Assemb. Charles Lavine (D-Glen Cove) voiced concern about

Assemb. Charles Lavine (D-Glen Cove) voiced concern about the cost of the proposed property tax credit.. Credit: Danielle Silverman

ALBANY — State Assembly Democrats voiced skepticism Wednesday about the price tag of a Senate proposal to compensate Nassau County homeowners who see their taxes rise under a new property reassessment program.

Some members of Nassau’s Assembly delegation indicated they weren’t given a heads-up on the initiative until reading about it in Newsday. The idea would give a tax credit to  partly offset tax hikes triggered by the countywide reassessment and ensure that no homeowner would pay the full hike for eight years. It was done at the urging of Long Island lawmakers in the Senate and was tucked into a budget plan unveiled a day earlier by Senate Democrats.

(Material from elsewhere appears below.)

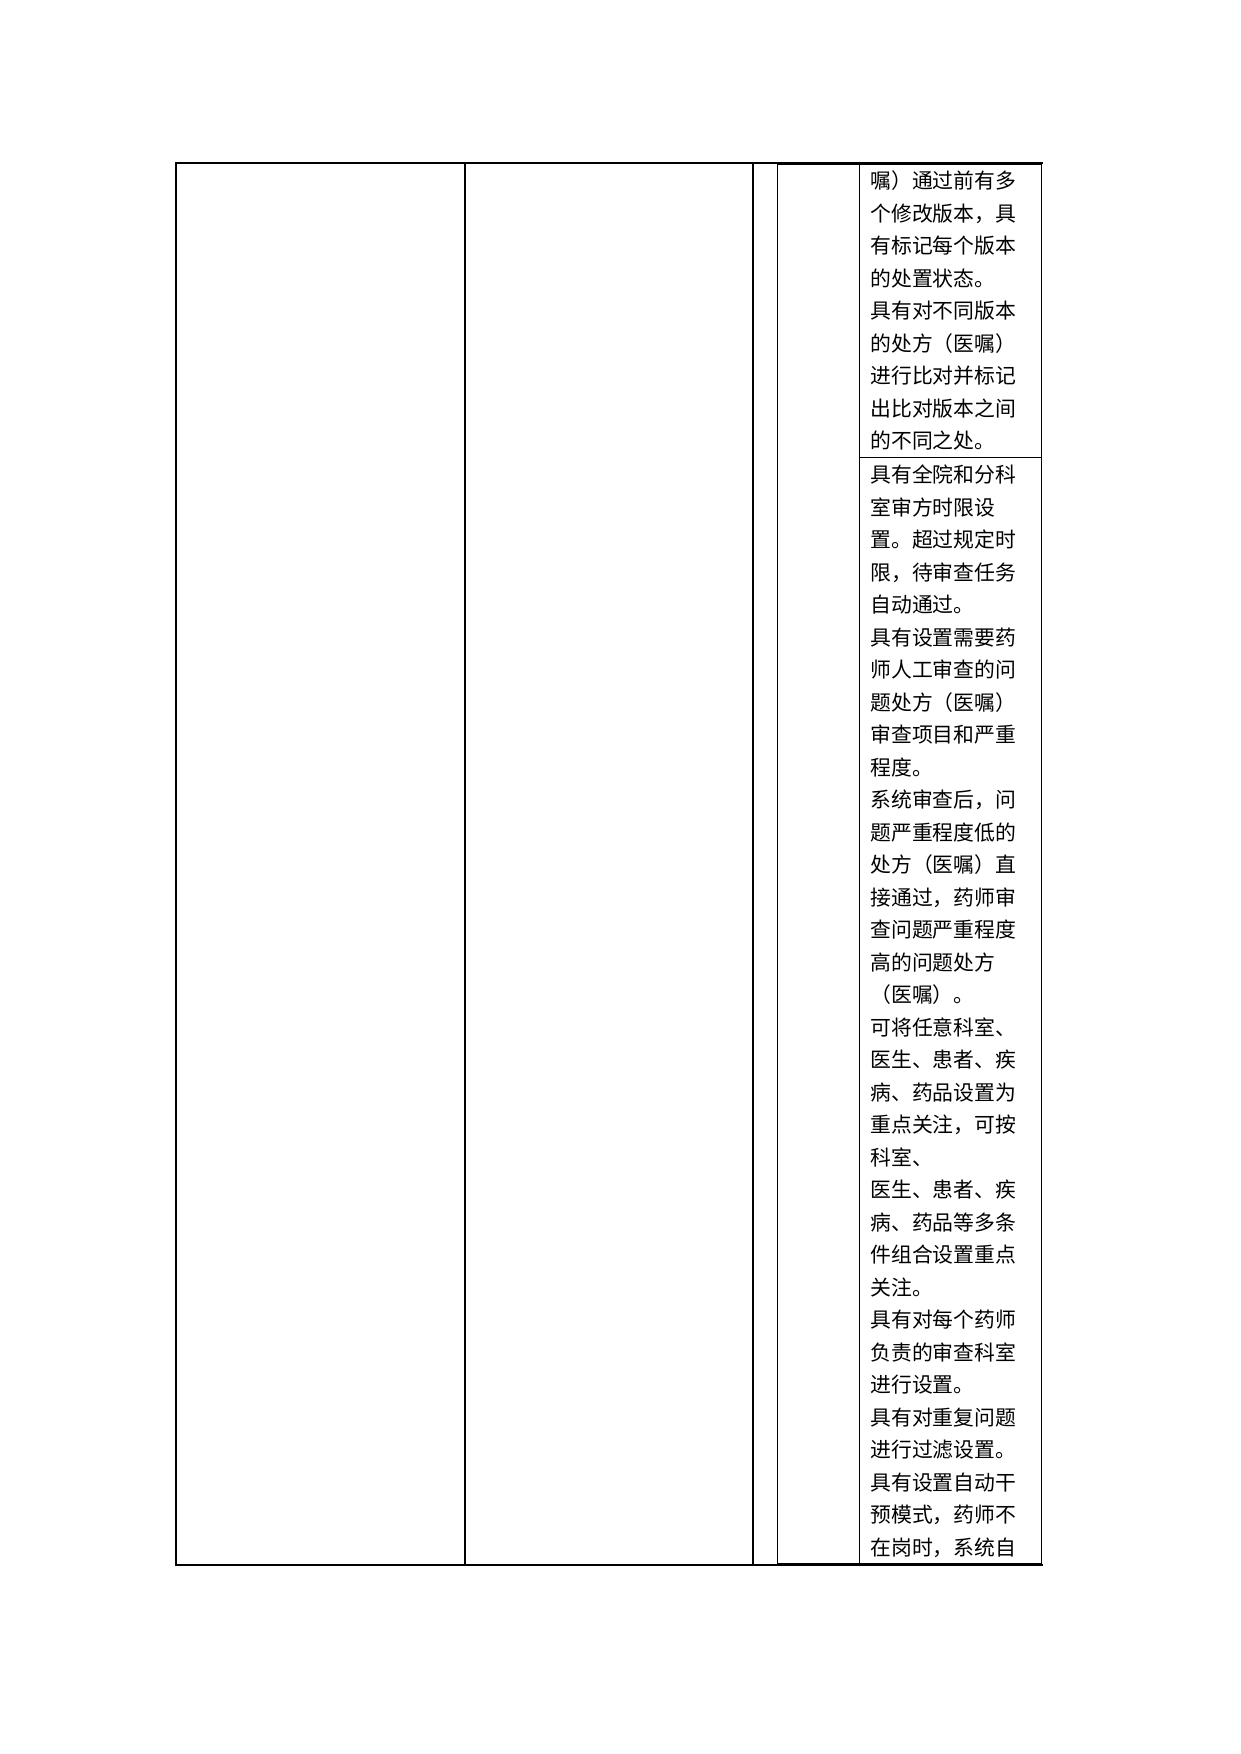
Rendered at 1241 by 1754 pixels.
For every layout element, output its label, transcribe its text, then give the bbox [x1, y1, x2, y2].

table_cell 1 [466, 164, 752, 1564]
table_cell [778, 165, 859, 1563]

 “I’ve had an opportunity to discuss the concept preliminarily with most members of our delegation and we will give this earnest consideration,” said Assemb. Charles Lavine (D-Glen Cove), dean of the delegation. “I am, however, aware this involves spending hundreds of millions of dollars, which will be no easy task in a year when state revenues are down $3 billion.”

Under the Senate plan, qualifying homeowners would be able to claim a tax credit to offset any tax increases implemented in the first year of what is expected to be a phase-in for new assessments of residential properties. Over the next seven years, the tax credit would continue, but at gradually decreasing rates. Homeowners with more than $500,000 annual income wouldn’t be eligible.

The bottom line of the program, backers said, is that a Nassau homeowner who would be facing, say, a $4,000 tax-bill hike during the first year of the reassessment wouldn’t be paying the full increase until the eighth year of the program.

 Senate officials estimated the overall cost at  more than $200 million in state funds. Nassau County would have to opt into the program and contribute nearly $70 million through sales tax it collects.  The state would spend $3 for every $1  the county contributes. To become law, the plan would have to be included in a state budget the Assembly, Senate and Gov. Andrew M. Cuomo are trying to adopt by April 1.

 The price tag had some Assembly members hesitating, though not ruling out anything. They huddled informally Wednesday about the proposal.

 “My general thought was: Wow, that’s a lot of money,” said Assemb. Taylor Raynor (D-Hempstead). She said the five Assembly Democrats from Nassau were reviewing the idea.

“It’s news to us. I’m surprised because I wasn’t expecting it,” said Assemb. Judy Griffin (D-Rockville Centre). “So it’s up to us to dig in and see how this would help taxpayers.”

 On a related note, Assembly Democrats said there appeared to be consensus on approving County Executive Laura Curran’s request for legislation to phase in the property-tax hikes triggered by the reassessment over five years. The two houses and the governor all have included the legislation in their competing budget proposals.

 “The five-year (phase-in) looks acceptable,” Assemb. Michaelle Solages (D-Elmont) said. She didn’t express support or opposition to the Senate’s proposal for a tax credit, but said she was “happy we’re having a discussion about tax relief for homeowners.”

 Sen. Todd Kaminsky (D-Long Beach), one of the tax credit supporters, called the plan a “wise investment.” He said the $200 million or so spent over the seven years would be a small fraction of the $1 trillion the state will spend as a whole over that time period.